Toujours selon le document judiciaire belge, Çelikbilek « aurait un lien avec Ismail Hakki Musa », l’ambassadeur de Turquie en poste à Paris de début 2017 au 14 mars 2021, désigné comme « coordinateur » des actions du trio. Les deux hommes apparaissent ensemble sur les réseaux sociaux de l’ex-militaire lors d’une réception à l’ambassade turque à Paris. Cela n’a rien d’une preuve, mais il se trouve que M. Musa a été numéro 2 du MIT de 2012 à 2016, au moment de l’assassinat des trois cadres du PKK à Paris. Il ne pouvait ignorer une opération comme celle menée à Paris en 2013 si elle a été commanditée par son service, comme l’ont affirmé deux agents du MIT arrêtés par le PKK, en Irak, en 2017, et détenus depuis par l’organisation kurde.
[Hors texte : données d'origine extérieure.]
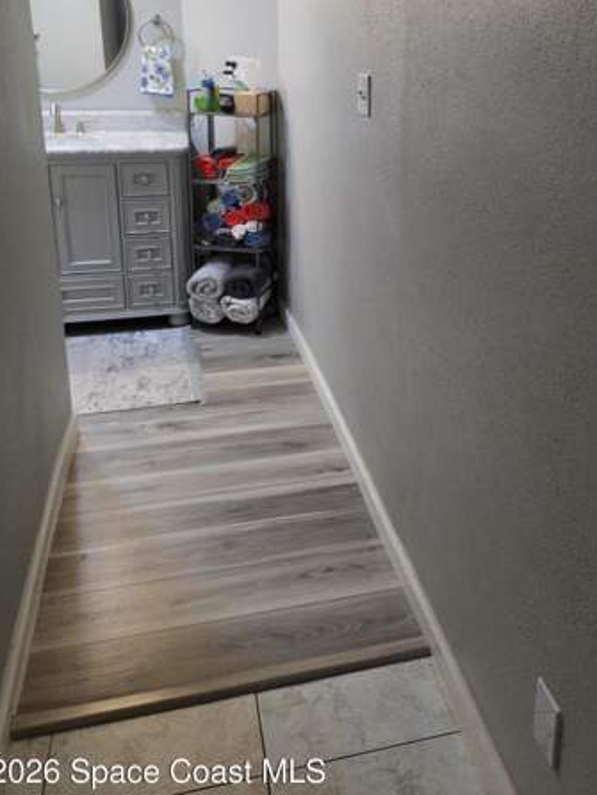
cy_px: 253
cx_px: 390
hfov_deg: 42.5
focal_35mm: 33
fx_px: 758
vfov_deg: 54.0
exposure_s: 1/120
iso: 320
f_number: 1.8
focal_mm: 5.4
Tous ces éléments convergent vers une responsabilité des services turcs dans le triple assassinat de la rue La Fayette. Mais pour que l’enquête connaisse une avancée décisive, il faudrait que le juge d’instruction puisse accéder à des écoutes réalisées par les services français de diverses personnes impliquées de près ou de loin. Il a adressé deux demandes complémentaires de levée du secret-défense aux ministères de la défense (DGSE et direction du renseignement militaire) et de l’intérieur (DGSI) sur les personnes citées dans l’enquête belge. La défense a refusé, l’intérieur n’a pas encore répondu. « Cette histoire de secret-défense est intolérable pour les familles, qui n’ont jamais été reçues par l’Etat français », déclare Me Jean-Louis Malterre, avocat des proches de Sakine Cansiz.
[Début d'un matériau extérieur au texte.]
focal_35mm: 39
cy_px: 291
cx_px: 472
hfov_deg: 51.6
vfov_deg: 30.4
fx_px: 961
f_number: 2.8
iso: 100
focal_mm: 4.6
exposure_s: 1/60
Autre piste éteinte : celle d’Ismail Hakki Musa, qui a quitté la France. Selon une source proche de l’enquête, « le départ de l’ambassadeur n’est pas étranger à l’enquête du juge. Il s’apprêtait à le convoquer pour lui poser des questions ». La démarche n’aurait pas manqué d’aggraver les relations franco-turques très tendues ces derniers temps mais en cours d’apaisement depuis le début de l’année. Paris ne peut rompre avec Ankara, notamment à cause des djihadistes françaises que la Turquie détient chez elle.

Il reste la piste belge : à Bruxelles, l’enquête a été clôturée et le parquet a transmis son réquisitoire final à la chambre du conseil, qui doit décider de la tenue d’un procès ou pas. Une audience complémentaire doit se tenir vendredi 21 mai. La décision sur un éventuel procès devrait être annoncée deux semaines plus tard.